What worked? What didn't?
- The microphone input worked really well. The speaker output was disappointing. There were still audio jitter issues that I would need more time to debug.
- Multiple players plugging into the Switchboard didn't work. One player would pull down the signal voltage of another player, causing false positive changes on their side.
- Both devices were sensitive to the type of USB-C ports they were connected to. I observed that only data-capable ports worked reliably. The BLE module does not function when connected to power-only cables.
How was it evaluated?
- Audio input quality: I captured all the audio input as
.wavfiles to evaluate microphone quality. - Audio output quality: I piped audio through both laptop speaker and controller speaker so as to compare.
- Network performance:
- I measured UDP latency during the Input device week
- I measured UDP and BLE throughput and latency during the Machine building week
- Game experience: I assessed qualitative feedback from playtesters.

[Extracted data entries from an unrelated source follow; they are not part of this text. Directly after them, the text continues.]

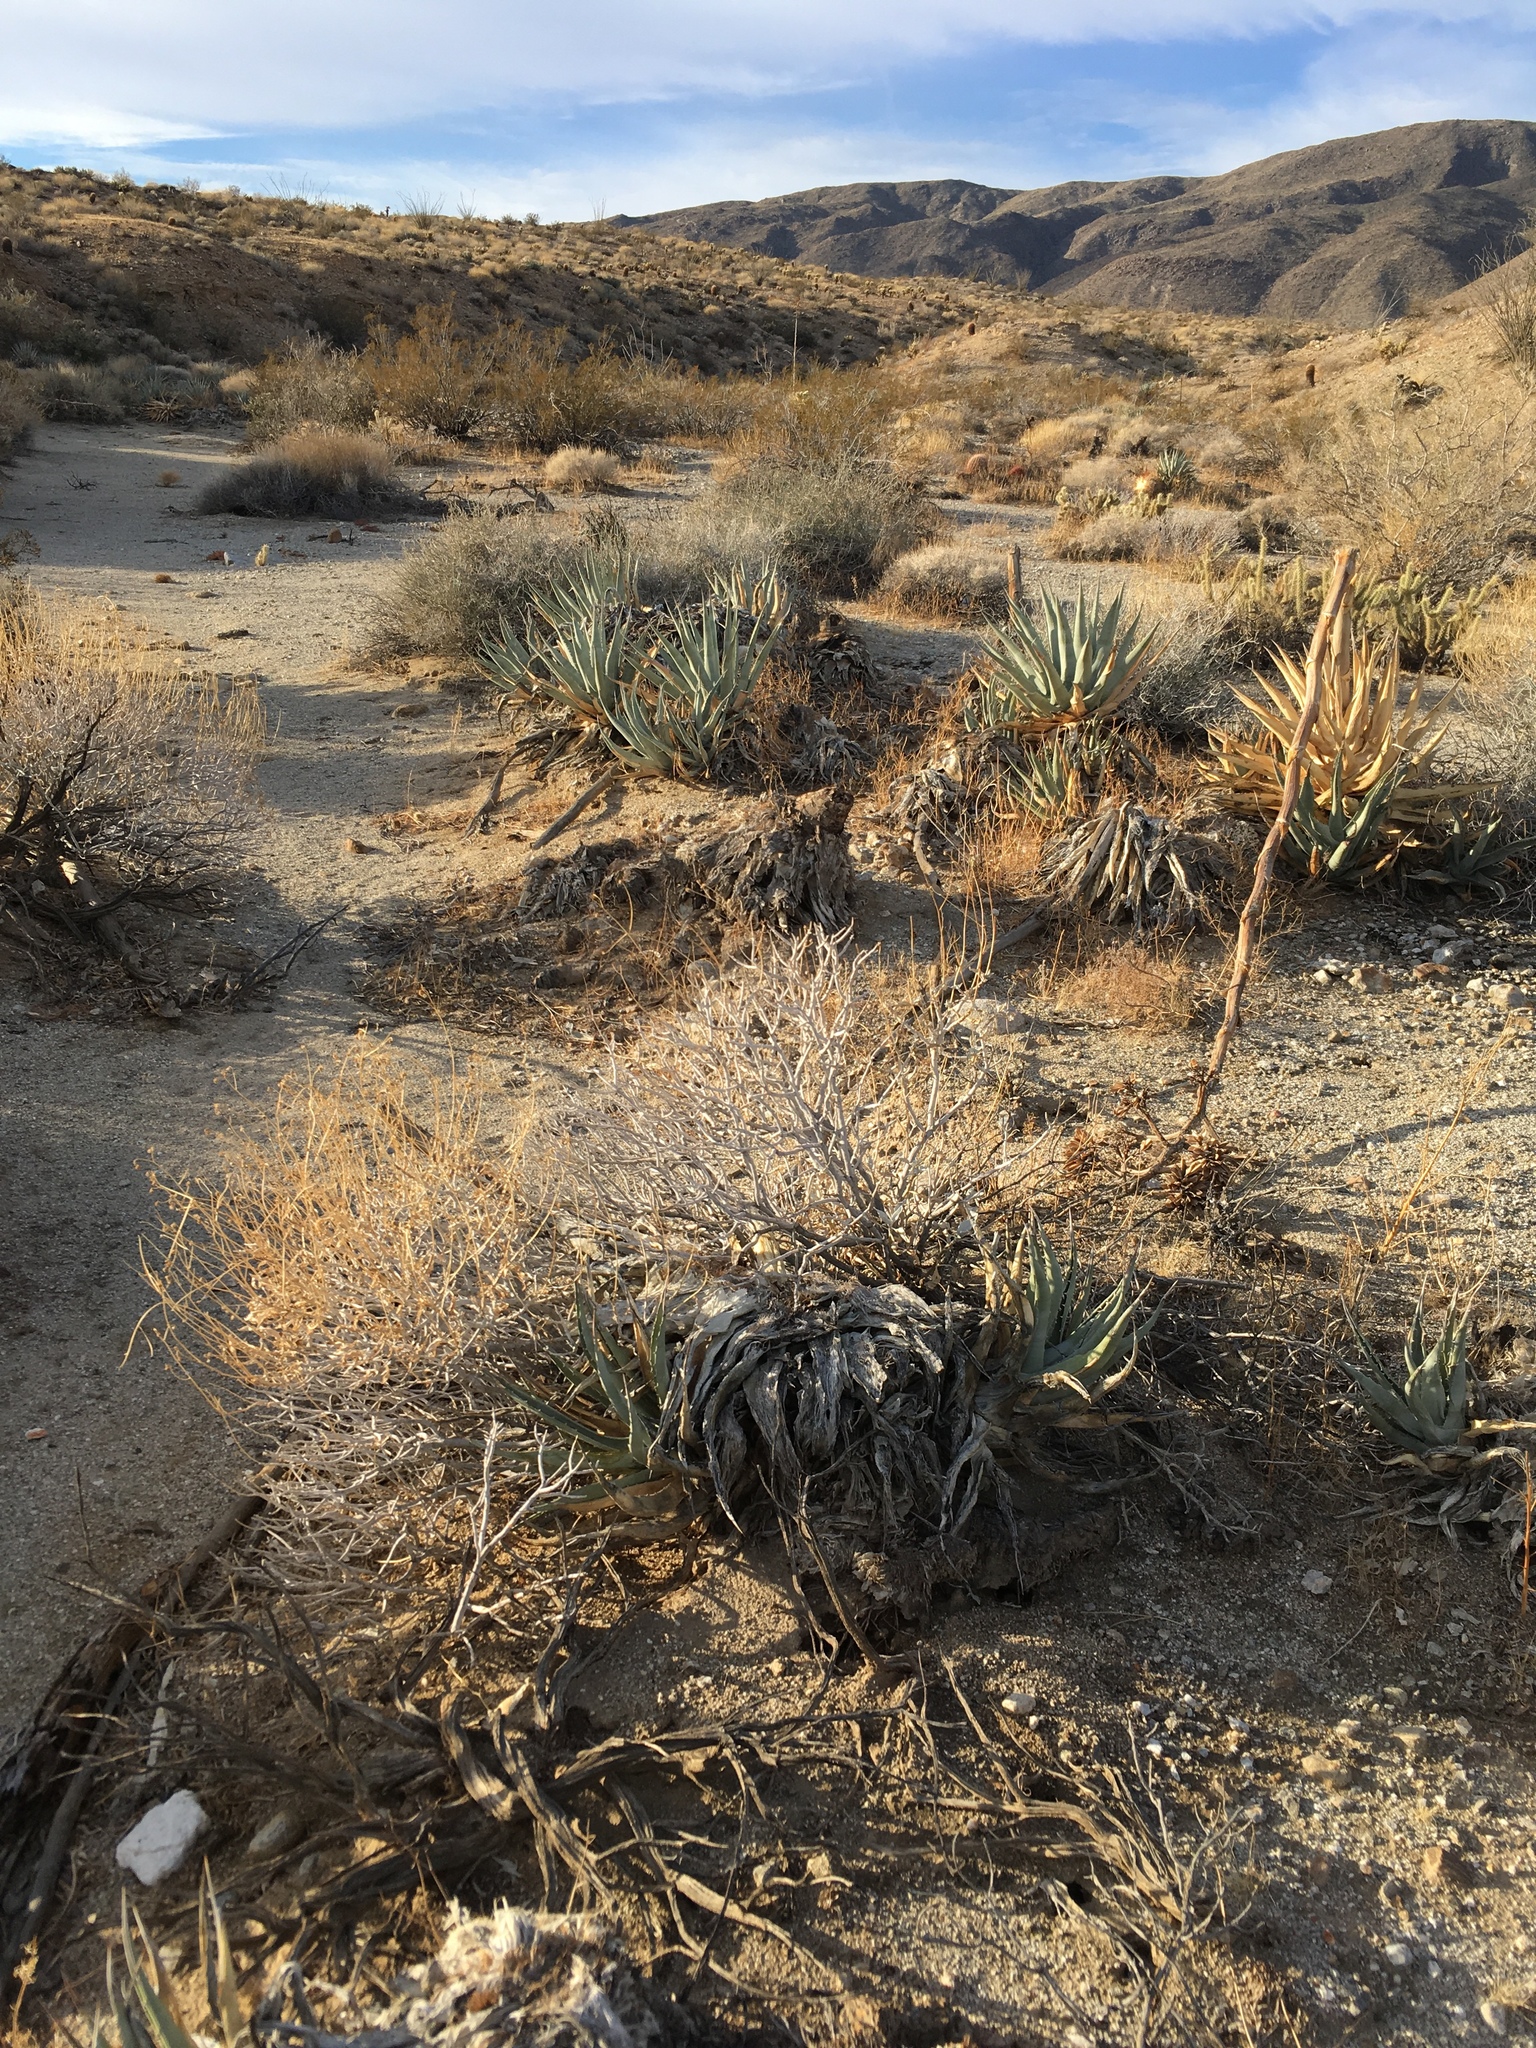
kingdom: Plantae
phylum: Tracheophyta
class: Liliopsida
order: Asparagales
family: Asparagaceae
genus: Agave
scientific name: Agave deserti
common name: Desert agave
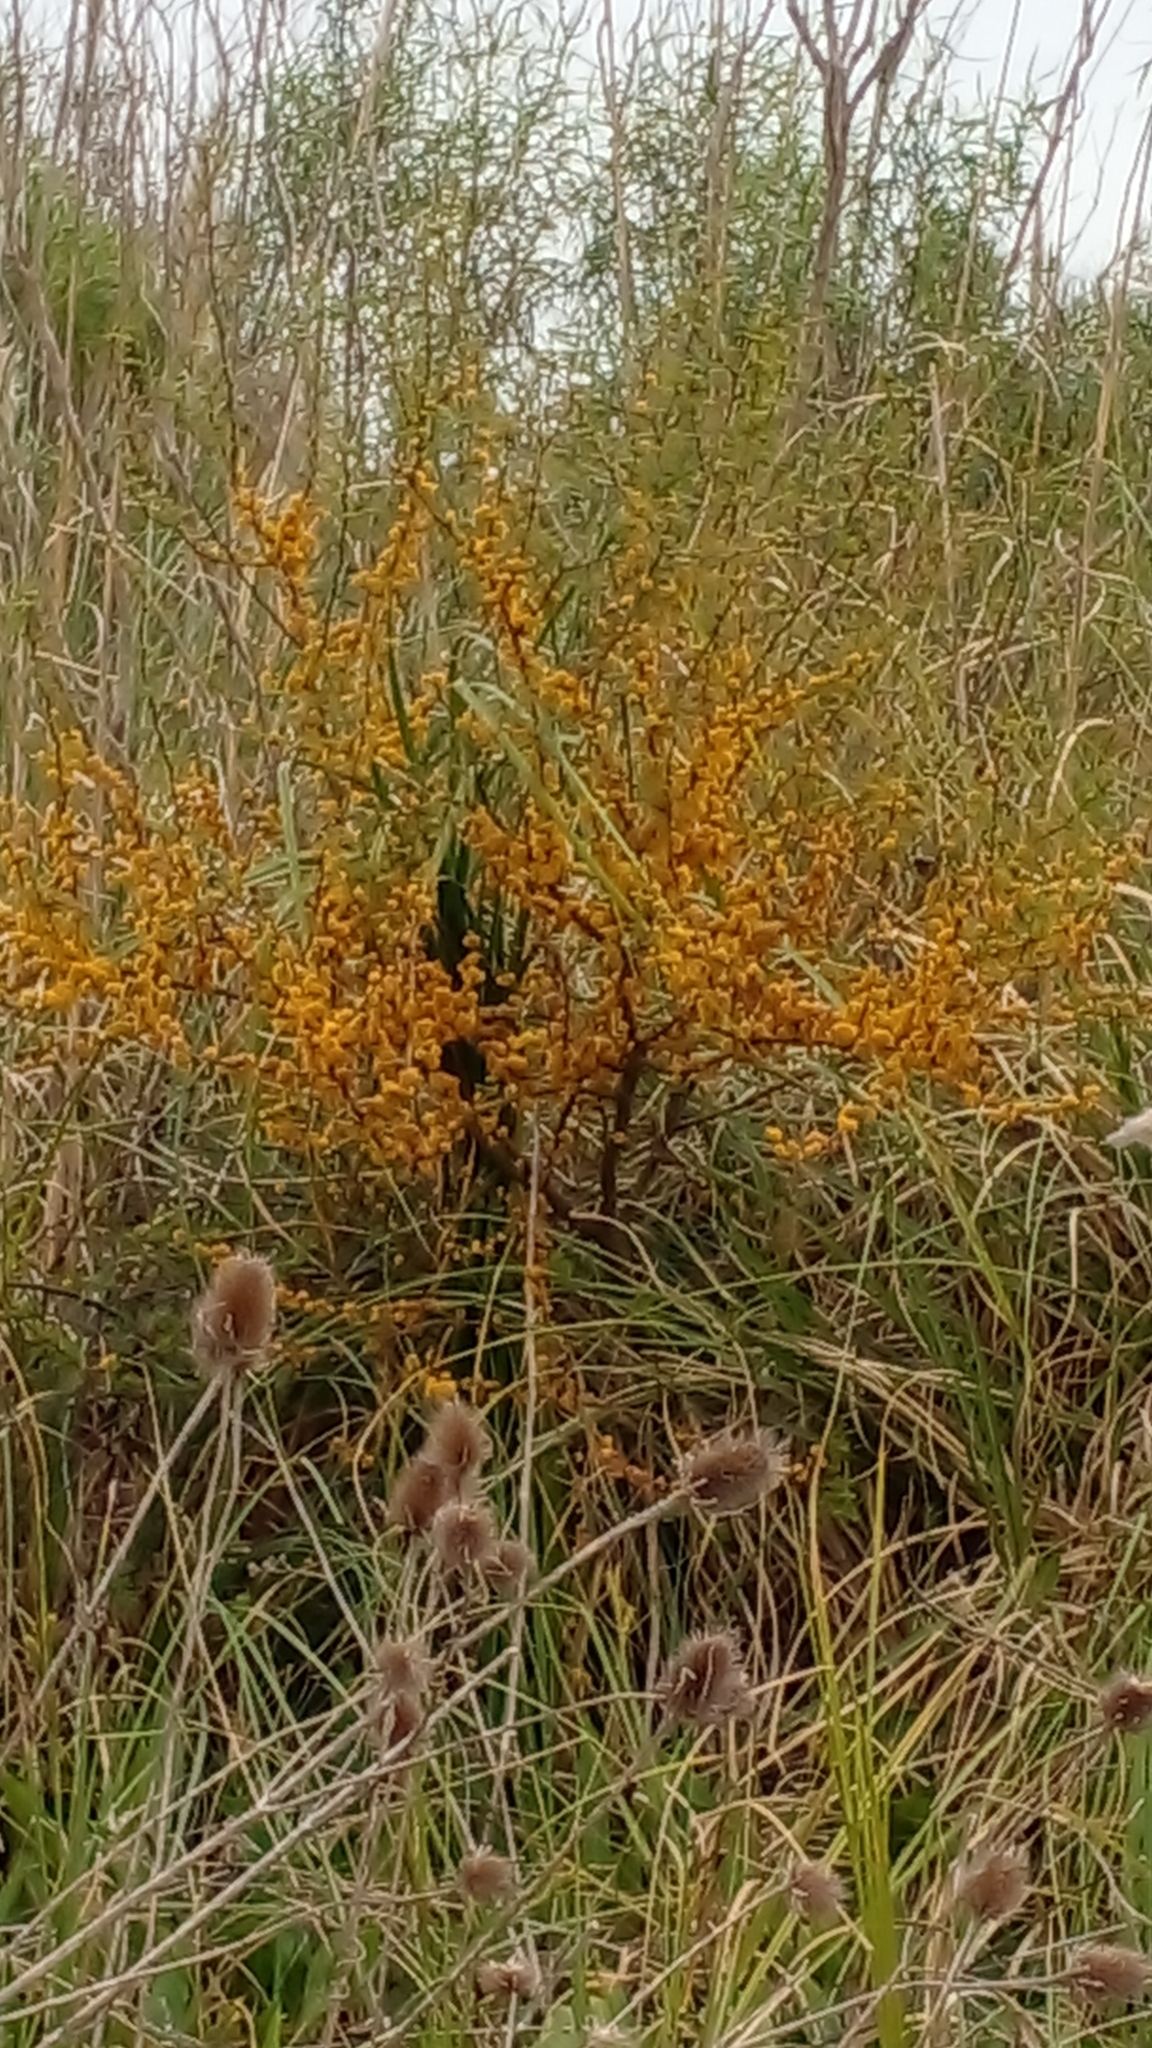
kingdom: Plantae
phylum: Tracheophyta
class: Magnoliopsida
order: Fabales
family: Fabaceae
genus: Vachellia
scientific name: Vachellia caven
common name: Roman cassie
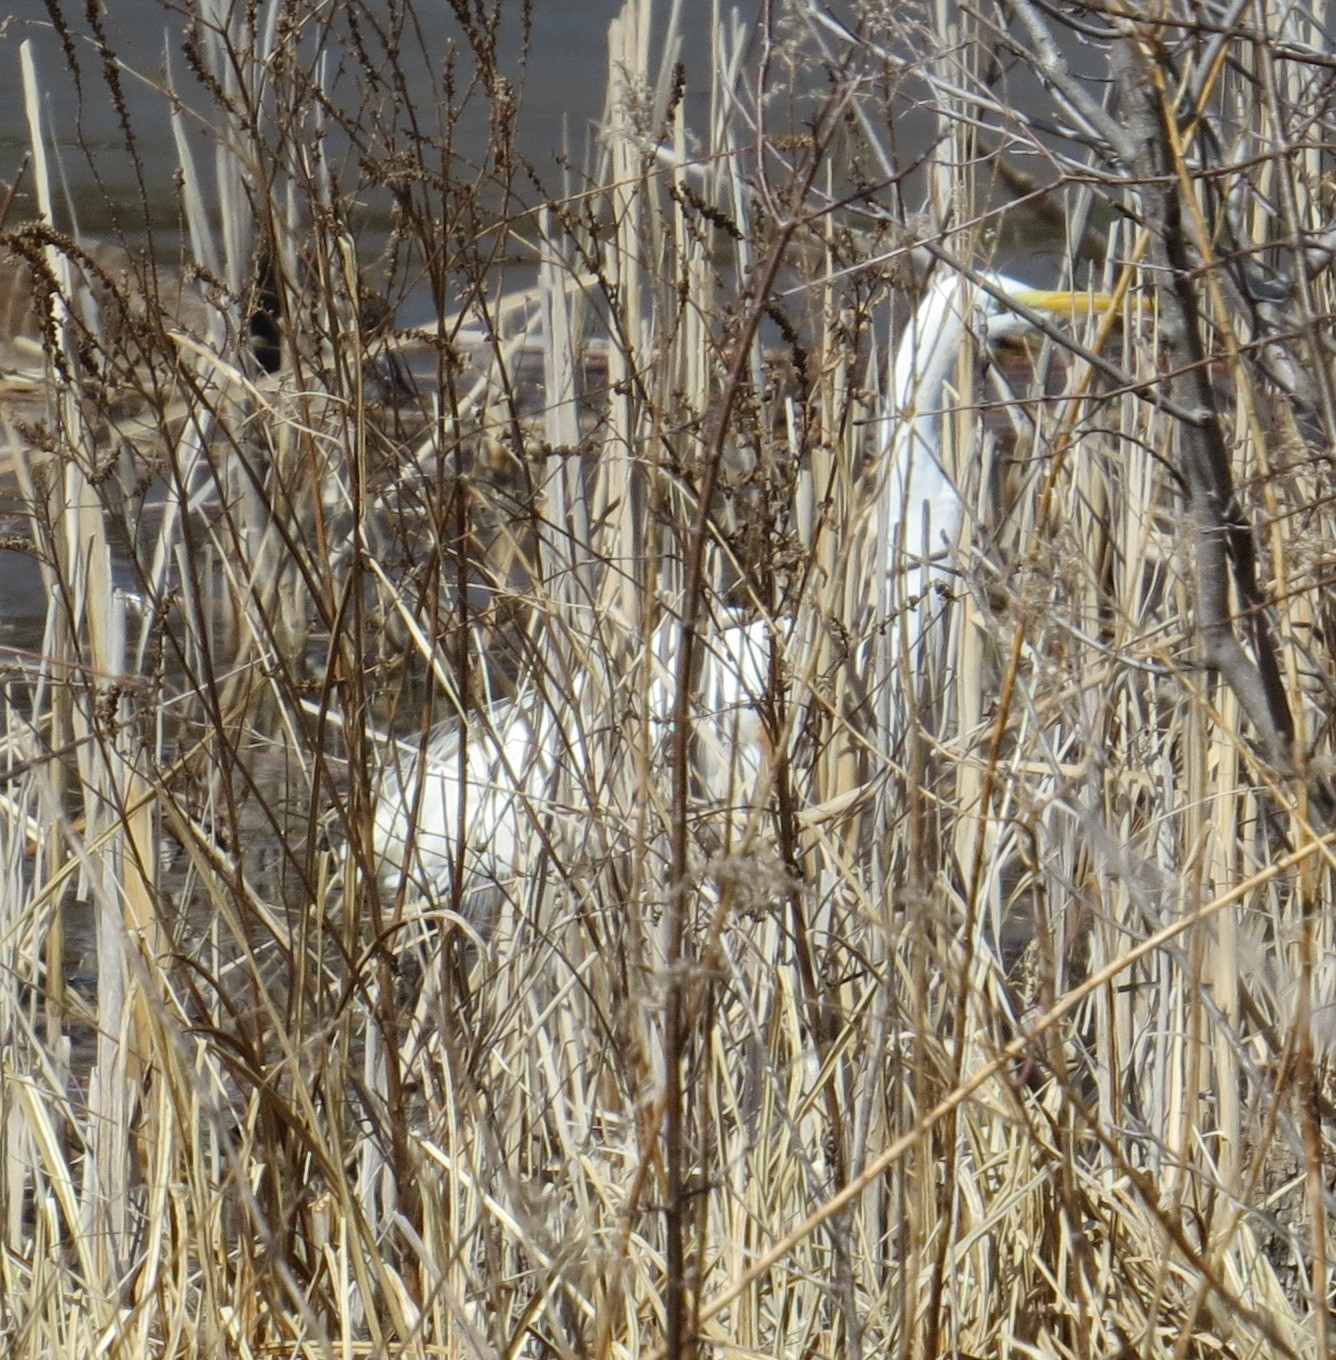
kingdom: Animalia
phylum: Chordata
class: Aves
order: Pelecaniformes
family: Ardeidae
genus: Ardea
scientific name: Ardea alba
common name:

What are the implications?
The device is generalizable as a human-AI communication interface. In this project:
- Audio jacks represent elements in a story
- LED lights represent options offered by AI
But it could be reprogrammed for a different metaphor:
- Audio jacks represent AI agents
- LED lights represent agent status
We also have the gesture of plugging and unplugging, buttons on the hand units, and voice input/output. Combining these modalities, the device can support a wide range of interaction patterns.
From a business perspective, this project demonstrated that we can prototype physical AI products with off-the-shelf microcontrollers and peripherals. It gave me the confidence to design and build more Generative AI hardware going forward.